Brasília – No próximo dia 15, a população da Venezuela irá às urnas em um referendo para decidir sobre a permanência do presidente Hugo Chávez no poder. Mais de três milhões de venezuelanos assinaram o pedido de realização do referendo revocatório que será realizado com o consentimento do governo de Chávez. A transparência na execução do referendo preocupa a comunidade internacional. Chávez foi vítima de um golpe de Estado em 2002.
O Brasil vai enviar três observadores à Venezuela, para acompanhar de perto as votações, e entidades internacionais, como o Centro Carter e a Organização dos Estados Americanos (OEA), também estarão no país para garantir idoneidade ao processo.
Os deputados federais Maninha (PT-DF) e Ney Lopes (PFL-RN), e o presidente do Tribunal Superior Eleitoral (TSE), ministro Sepúlveda Pertence, foram convidados pelo Conselho Nacional Eleitoral (CNE) da Venezuela para atuar como observadores no referendo. O deputado Ney Lopes adiantou que vai recusar o convite, por estar em campanha eleitoral para a prefeitura de Natal (RN). Ney Lopes é presidente do Parlamento Latino-Americano (Parlatino) e garantiu que vai encaminhar ao CNE uma lista com o nome de seis membros do Parlatino para que um seja escolhido observador do Brasil no referendo.
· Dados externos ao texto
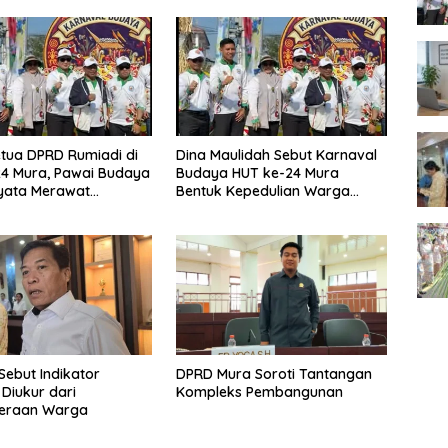
tua DPRD Rumiadi di
Dina Maulidah Sebut Karnaval
4 Mura, Pawai Budaya
Budaya HUT ke-24 Mura
yata Merawat
Bentuk Kepedulian Warga
aan
Pada Tradisi
Sebut Indikator
DPRD Mura Soroti Tantangan
 Diukur dari
Kompleks Pembangunan
teraan Warga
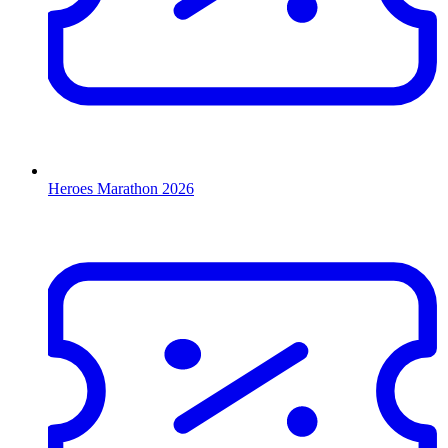
Heroes Marathon 2026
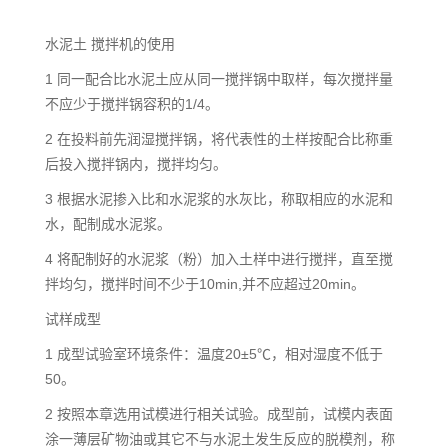
水泥土 搅拌机的使用
1 同一配合比水泥土应从同一搅拌锅中取样，每次搅拌量
不应少于搅拌锅容积的1/4。
2 在投料前先润湿搅拌锅，将代表性的土样按配合比称重
后投入搅拌锅内，搅拌均匀。
3 根据水泥掺入比和水泥浆的水灰比，称取相应的水泥和
水，配制成水泥浆。
4 将配制好的水泥浆（粉）加入土样中进行搅拌，直至搅
拌均匀，搅拌时间不少于10min,并不应超过20min。
试样成型
1 成型试验室环境条件：温度20±5℃，相对湿度不低于
50。
2 按照本章选用试模进行相关试验。成型前，试模内表面
涂一薄层矿物油或其它不与水泥土发生反应的脱模剂，称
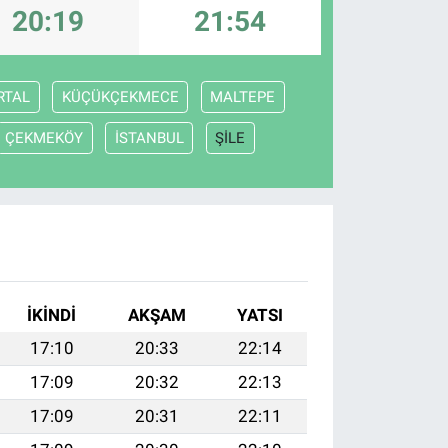
20:19
21:54
RTAL
KÜÇÜKÇEKMECE
MALTEPE
ÇEKMEKÖY
İSTANBUL
ŞİLE
İKINDI
AKŞAM
YATSI
17:10
20:33
22:14
17:09
20:32
22:13
17:09
20:31
22:11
O ministro Sepúlveda Pertence ainda não decidiu se aceita o convite, informa sua assessoria. Já a deputada Maninha, única que confirmou a ida à Venezuela até o momento, foi convidada por ser presidente da Confederação Parlamentar das Américas. Segundo Maninha, o envio de observadores à Venezuela é fundamental para garantir tranqüilidade e transparência ao processo. “O referendo revocatório não pode ser utilizado como uma tentativa de golpe de Estado no país. É um processo que deve ocorrer sem pressão”, ressaltou. Para o deputado Ney Lopes, a Venezuela é um país “irmão”, que precisa do apoio brasileiro para garantir transparência ao referendo.
Maninha ressaltou que muitos países latino-americanos sofrem com democracias frágeis e, por isso, devem ter acompanhamento constante da comunidade internacional. A deputada destacou a iniciativa brasileira de criar o Grupo de Amigos da Venezuela. Na opinião dela, a articulação foi importante para que os venezuelanos não rompessem com o regime democrático. “Se o Executivo brasileiro tem sido determinante para a democracia, a nossa participação também vai ocorrer nesse sentido”, garantiu.
O Grupo de Amigos da Venezuela foi criado em 15 de janeiro de 2003 para oferecer apoio ao país, depois da forte crise política motivada por setores contrários à permanência de Hugo Chávez no poder. O grupo é integrado pelo Brasil, Chile, Espanha, Estados Unidos, México e Portugal. O grupo já manifestou preocupação com a realização do referendo e apóia o envio de observadores internacionais para garantir transparência ao processo de votação.
De acordo com a deputada Maninha, o referendo vai garantir à Venezuela uma solução democrática para o país. “Eu creio que a situação será resolvida de forma democrática”, resumiu. Para Ney Lopes, a decisão de ouvir a opinião dos venezuelanos já é uma prova de que o presidente Hugo Chávez não está disposto a romper com a democracia no país. “Só a realização do referendo é uma indicação de que o país está caminhando no rumo democrático”, enfatizou.